2006年6月18日(日)「しんぶん赤旗」
主張
上海協力機構会議
平和なユーラシアへの一歩に
上海協力機構(SCO=中ロと中央アジア四カ国)首脳会議が「五周年宣言」を採択し、新たな地域協力の強化へ一歩を踏み出しました。六カ国が、自主的な協力関係を平和的な枠組みのなかで進めることは、ユーラシア大陸の広い地域だけでなく、世界の平和と安定に資するものです。
協力、共同発展の原則
SCOは結成から五年の、国際的には比較的新しい地域機構です。この間に、中国とロシアは、旧ソ連時代に武力衝突にまで至った国境紛争を話し合いで解決し、国境を画定しました。中央アジアの四カ国(カザフスタン、キルギス、タジキスタン、ウズベキスタン)は旧ソ連の崩壊(一九九一年)にともなう独立時の混乱を経て経済、社会発展をはかる状況にあります。
個々の加盟国が置かれている立場や政策には当然違いもあります。そのことを前提にしたSCOの基本原則は、「相互信頼、互恵、平等、協調、多様な文明の尊重と共同発展の探求」です。これを「上海精神」と名づけ、「もっとも重要な行動規範」としています。
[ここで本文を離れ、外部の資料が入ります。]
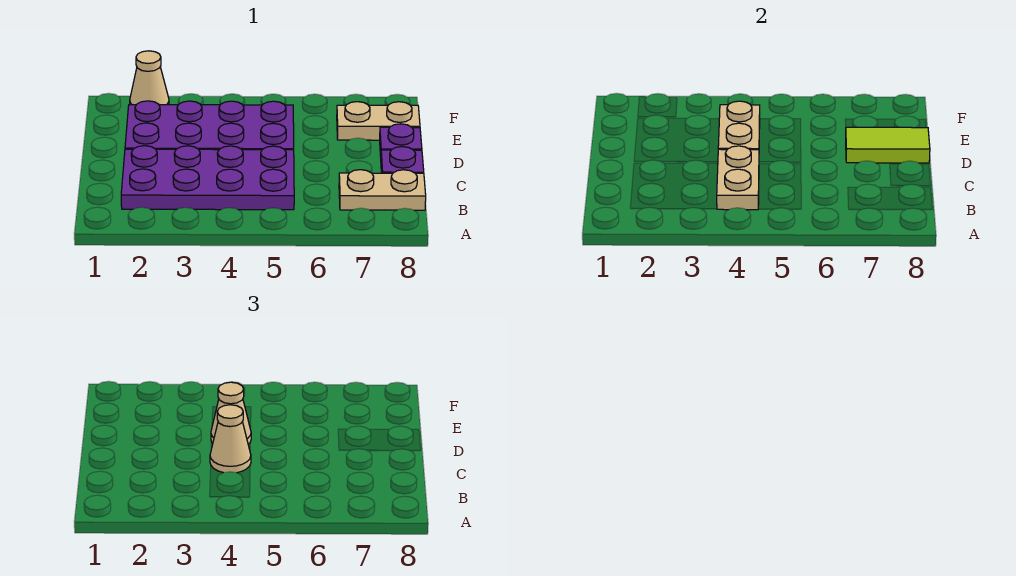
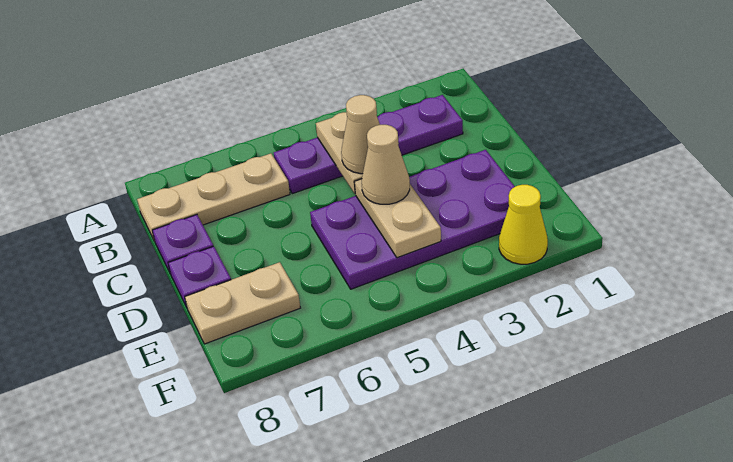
purple plate B2:C5 level 1 -> purple plate B2:B5 level 1
tan plate B7:B8 level 1 -> tan plate B6:B8 level 1
lime tile D7:D8 level 2 -> none
tan cone F2 level 1 -> yellow cone F2 level 1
首脳会議が確認した発足以来の優先課題は、「テロ、分離主義、過激主義」をおさえアフガニスタンなどからの麻薬の流入をくいとめることです。比重を高めてきたのは、貿易、投資から、エネルギー、交通、情報・通信、農業などにいたる分野で協力を広げる課題です。
重要なのは、不安定な国際関係のなかで、こうした協力関係を律する基準です。この点で、今回の首脳会議宣言が「政治社会体制などの違いを内政干渉の口実としてはならない」「社会発展のモデルは輸出できない」と主張し、みずから「同盟をむすばず」「国際関係の民主化を体現し」「二重基準をとらない」としていることは、注目に値します。名指しはしなくとも、アメリカが世界各地で軍事干渉し平和の国際秩序を破壊していることへの厳しい批判であり、自分たちはそういう行動を拒絶し平和的な新しい国際関係のために行動するという宣言だからです。
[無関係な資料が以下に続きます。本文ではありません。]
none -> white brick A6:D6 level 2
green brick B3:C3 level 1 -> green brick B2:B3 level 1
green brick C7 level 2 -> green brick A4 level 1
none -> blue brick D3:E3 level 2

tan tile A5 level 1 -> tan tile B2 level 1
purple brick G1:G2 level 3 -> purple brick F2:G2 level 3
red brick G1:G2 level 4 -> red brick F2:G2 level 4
前回首脳会議(昨年七月)は事実上、中央アジア諸国からの米軍撤退を求める宣言を採択しました。これを受けウズベキスタンは昨年秋、駐留米軍を撤退させました。一方、アフガニスタン戦争で米軍が進駐したもうひとつの国、キルギスは対米交渉の末、駐留継続を認めています。タジキスタンでは麻薬流入阻止のため、国境警備兵が米軍の訓練を受けています。
SCO各国がテロ対策でも米軍との関係でもそれぞれの事情を抱えながらも、とりきめた行動準則にもとづいて協力関係を広げるなかで、自国民のみならず世界の平和を願う人々に応えることが、求められています。
アジアから新しい流れ
アジアでは、東南アジア諸国連合(ASEAN)などの地域協力機構が平和の国際秩序をめざし、活動を活発にしています。国連憲章にもとづき、紛争の平和解決、主権平等、互恵の新しい国際秩序をめざすことが共通項です。
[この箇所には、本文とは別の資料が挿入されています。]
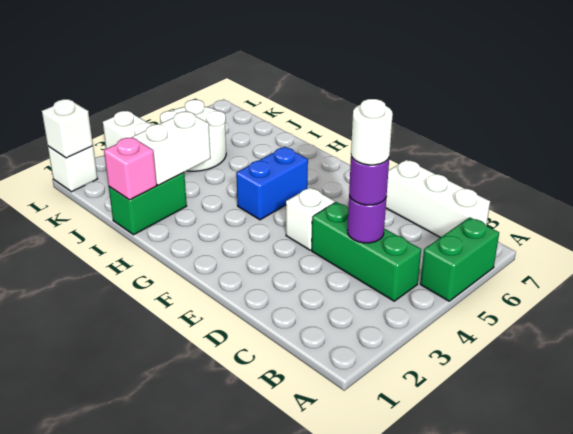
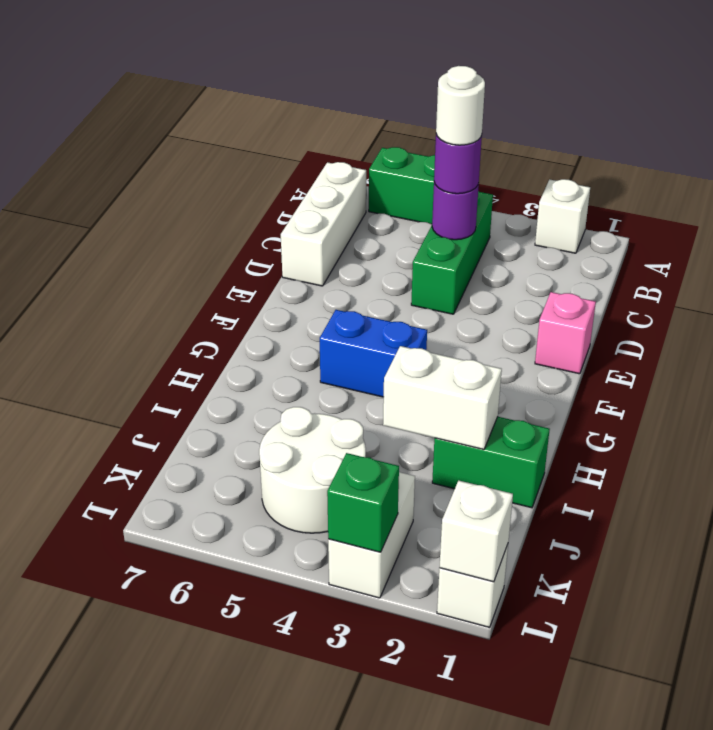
white brick E4 level 1 -> white brick A2 level 1
pink brick I1 level 2 -> pink brick E1 level 1
none -> green brick L3 level 2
SCOは、オブザーバー国をあわせると世界人口の四割以上を擁します。今回、オブザーバーとして参加したイランはエネルギー協力を提起し、中ロ首脳とは自国の核問題も話し合いました。
東アジアの平和の地域協力とつながり、「対決型」でない「新しい国際関係」をめざす動きに、日本外交も真剣な対処を求められています。